• EXERCISE DIRECTIONS: Transcribe every line of text on each of the following items, keeping the original wording and line order.
(DATA Opens)
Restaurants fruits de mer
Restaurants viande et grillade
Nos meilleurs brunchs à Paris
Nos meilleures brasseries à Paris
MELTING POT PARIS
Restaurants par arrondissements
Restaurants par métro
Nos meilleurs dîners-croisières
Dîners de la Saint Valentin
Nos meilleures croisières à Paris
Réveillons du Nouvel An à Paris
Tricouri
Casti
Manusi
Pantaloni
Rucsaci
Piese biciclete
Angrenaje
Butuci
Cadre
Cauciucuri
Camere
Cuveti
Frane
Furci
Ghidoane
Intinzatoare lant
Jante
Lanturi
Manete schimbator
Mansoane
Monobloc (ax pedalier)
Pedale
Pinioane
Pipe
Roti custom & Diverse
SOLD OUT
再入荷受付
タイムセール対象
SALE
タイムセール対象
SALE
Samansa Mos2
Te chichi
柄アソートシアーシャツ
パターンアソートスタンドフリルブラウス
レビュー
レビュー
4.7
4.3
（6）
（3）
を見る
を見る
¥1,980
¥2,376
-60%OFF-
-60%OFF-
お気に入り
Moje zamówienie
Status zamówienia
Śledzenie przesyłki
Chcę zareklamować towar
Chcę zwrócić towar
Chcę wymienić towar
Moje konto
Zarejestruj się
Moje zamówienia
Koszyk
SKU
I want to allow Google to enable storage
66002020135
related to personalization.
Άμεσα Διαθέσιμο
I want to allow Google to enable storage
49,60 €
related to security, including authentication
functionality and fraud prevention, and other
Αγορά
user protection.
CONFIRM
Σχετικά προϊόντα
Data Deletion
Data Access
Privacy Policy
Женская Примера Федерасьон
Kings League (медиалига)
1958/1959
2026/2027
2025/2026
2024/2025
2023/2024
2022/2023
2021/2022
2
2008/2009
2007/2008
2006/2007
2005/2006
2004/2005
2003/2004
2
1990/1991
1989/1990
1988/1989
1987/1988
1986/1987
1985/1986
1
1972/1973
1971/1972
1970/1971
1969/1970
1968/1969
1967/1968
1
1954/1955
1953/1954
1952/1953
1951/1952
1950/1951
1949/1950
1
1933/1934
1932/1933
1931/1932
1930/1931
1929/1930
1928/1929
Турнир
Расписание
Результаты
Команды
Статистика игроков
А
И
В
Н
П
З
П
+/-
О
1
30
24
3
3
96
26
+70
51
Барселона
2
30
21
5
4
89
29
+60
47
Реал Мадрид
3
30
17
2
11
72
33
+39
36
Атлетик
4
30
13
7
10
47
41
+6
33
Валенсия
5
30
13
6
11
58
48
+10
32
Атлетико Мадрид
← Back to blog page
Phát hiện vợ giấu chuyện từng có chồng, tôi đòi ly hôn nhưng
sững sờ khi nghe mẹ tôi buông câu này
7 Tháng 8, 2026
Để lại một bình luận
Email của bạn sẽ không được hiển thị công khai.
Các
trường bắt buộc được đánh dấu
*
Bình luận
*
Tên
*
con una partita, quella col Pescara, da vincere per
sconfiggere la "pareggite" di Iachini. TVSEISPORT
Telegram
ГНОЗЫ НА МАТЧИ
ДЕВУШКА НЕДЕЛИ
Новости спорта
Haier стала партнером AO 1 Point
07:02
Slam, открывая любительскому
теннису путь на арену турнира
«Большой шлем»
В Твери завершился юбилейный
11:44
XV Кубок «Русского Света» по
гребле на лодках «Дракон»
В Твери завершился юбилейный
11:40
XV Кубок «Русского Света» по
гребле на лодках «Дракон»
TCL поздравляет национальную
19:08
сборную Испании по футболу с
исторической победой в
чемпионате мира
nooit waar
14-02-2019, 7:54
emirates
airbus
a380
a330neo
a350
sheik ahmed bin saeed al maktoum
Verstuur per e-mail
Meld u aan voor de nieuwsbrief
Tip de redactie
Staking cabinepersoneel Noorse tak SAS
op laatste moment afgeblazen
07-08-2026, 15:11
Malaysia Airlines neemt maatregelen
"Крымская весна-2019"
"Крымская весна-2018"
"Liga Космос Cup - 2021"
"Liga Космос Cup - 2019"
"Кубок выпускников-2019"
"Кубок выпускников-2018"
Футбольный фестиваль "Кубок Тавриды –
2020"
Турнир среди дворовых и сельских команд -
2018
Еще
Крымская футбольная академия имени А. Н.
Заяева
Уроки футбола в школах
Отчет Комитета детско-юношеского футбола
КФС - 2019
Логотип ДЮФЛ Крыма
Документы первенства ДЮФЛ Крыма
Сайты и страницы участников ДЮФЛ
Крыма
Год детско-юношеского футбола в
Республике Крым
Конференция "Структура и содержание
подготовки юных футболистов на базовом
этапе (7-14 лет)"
(DATA Closes)
• WRITTEN ANSWER:
Restaurants fruits de mer
Restaurants viande et grillade
Nos meilleurs brunchs à Paris
Nos meilleures brasseries à Paris
MELTING POT PARIS
Restaurants par arrondissements
Restaurants par métro
Nos meilleurs dîners-croisières
Dîners de la Saint Valentin
Nos meilleures croisières à Paris
Réveillons du Nouvel An à Paris
Tricouri
Casti
Manusi
Pantaloni
Rucsaci
Piese biciclete
Angrenaje
Butuci
Cadre
Cauciucuri
Camere
Cuveti
Frane
Furci
Ghidoane
Intinzatoare lant
Jante
Lanturi
Manete schimbator
Mansoane
Monobloc (ax pedalier)
Pedale
Pinioane
Pipe
Roti custom & Diverse
SOLD OUT
再入荷受付
タイムセール対象
SALE
タイムセール対象
SALE
Samansa Mos2
Te chichi
柄アソートシアーシャツ
パターンアソートスタンドフリルブラウス
レビュー
レビュー
4.7
4.3
（6）
（3）
を見る
を見る
¥1,980
¥2,376
-60%OFF-
-60%OFF-
お気に入り
Moje zamówienie
Status zamówienia
Śledzenie przesyłki
Chcę zareklamować towar
Chcę zwrócić towar
Chcę wymienić towar
Moje konto
Zarejestruj się
Moje zamówienia
Koszyk
SKU
I want to allow Google to enable storage
66002020135
related to personalization.
Άμεσα Διαθέσιμο
I want to allow Google to enable storage
49,60 €
related to security, including authentication
functionality and fraud prevention, and other
Αγορά
user protection.
CONFIRM
Σχετικά προϊόντα
Data Deletion
Data Access
Privacy Policy
Женская Примера Федерасьон
Kings League (медиалига)
1958/1959
2026/2027
2025/2026
2024/2025
2023/2024
2022/2023
2021/2022
2
2008/2009
2007/2008
2006/2007
2005/2006
2004/2005
2003/2004
2
1990/1991
1989/1990
1988/1989
1987/1988
1986/1987
1985/1986
1
1972/1973
1971/1972
1970/1971
1969/1970
1968/1969
1967/1968
1
1954/1955
1953/1954
1952/1953
1951/1952
1950/1951
1949/1950
1
1933/1934
1932/1933
1931/1932
1930/1931
1929/1930
1928/1929
Турнир
Расписание
Результаты
Команды
Статистика игроков
А
И
В
Н
П
З
П
+/-
О
1
30
24
3
3
96
26
+70
51
Барселона
2
30
21
5
4
89
29
+60
47
Реал Мадрид
3
30
17
2
11
72
33
+39
36
Атлетик
4
30
13
7
10
47
41
+6
33
Валенсия
5
30
13
6
11
58
48
+10
32
Атлетико Мадрид
← Back to blog page
Phát hiện vợ giấu chuyện từng có chồng, tôi đòi ly hôn nhưng
sững sờ khi nghe mẹ tôi buông câu này
7 Tháng 8, 2026
Để lại một bình luận
Email của bạn sẽ không được hiển thị công khai.
Các
trường bắt buộc được đánh dấu
*
Bình luận
*
Tên
*
con una partita, quella col Pescara, da vincere per
sconfiggere la "pareggite" di Iachini. TVSEISPORT
Telegram
ГНОЗЫ НА МАТЧИ
ДЕВУШКА НЕДЕЛИ
Новости спорта
Haier стала партнером AO 1 Point
07:02
Slam, открывая любительскому
теннису путь на арену турнира
«Большой шлем»
В Твери завершился юбилейный
11:44
XV Кубок «Русского Света» по
гребле на лодках «Дракон»
В Твери завершился юбилейный
11:40
XV Кубок «Русского Света» по
гребле на лодках «Дракон»
TCL поздравляет национальную
19:08
сборную Испании по футболу с
исторической победой в
чемпионате мира
nooit waar
14-02-2019, 7:54
emirates
airbus
a380
a330neo
a350
sheik ahmed bin saeed al maktoum
Verstuur per e-mail
Meld u aan voor de nieuwsbrief
Tip de redactie
Staking cabinepersoneel Noorse tak SAS
op laatste moment afgeblazen
07-08-2026, 15:11
Malaysia Airlines neemt maatregelen
"Крымская весна-2019"
"Крымская весна-2018"
"Liga Космос Cup - 2021"
"Liga Космос Cup - 2019"
"Кубок выпускников-2019"
"Кубок выпускников-2018"
Футбольный фестиваль "Кубок Тавриды –
2020"
Турнир среди дворовых и сельских команд -
2018
Еще
Крымская футбольная академия имени А. Н.
Заяева
Уроки футбола в школах
Отчет Комитета детско-юношеского футбола
КФС - 2019
Логотип ДЮФЛ Крыма
Документы первенства ДЮФЛ Крыма
Сайты и страницы участников ДЮФЛ
Крыма
Год детско-юношеского футбола в
Республике Крым
Конференция "Структура и содержание
подготовки юных футболистов на базовом
этапе (7-14 лет)"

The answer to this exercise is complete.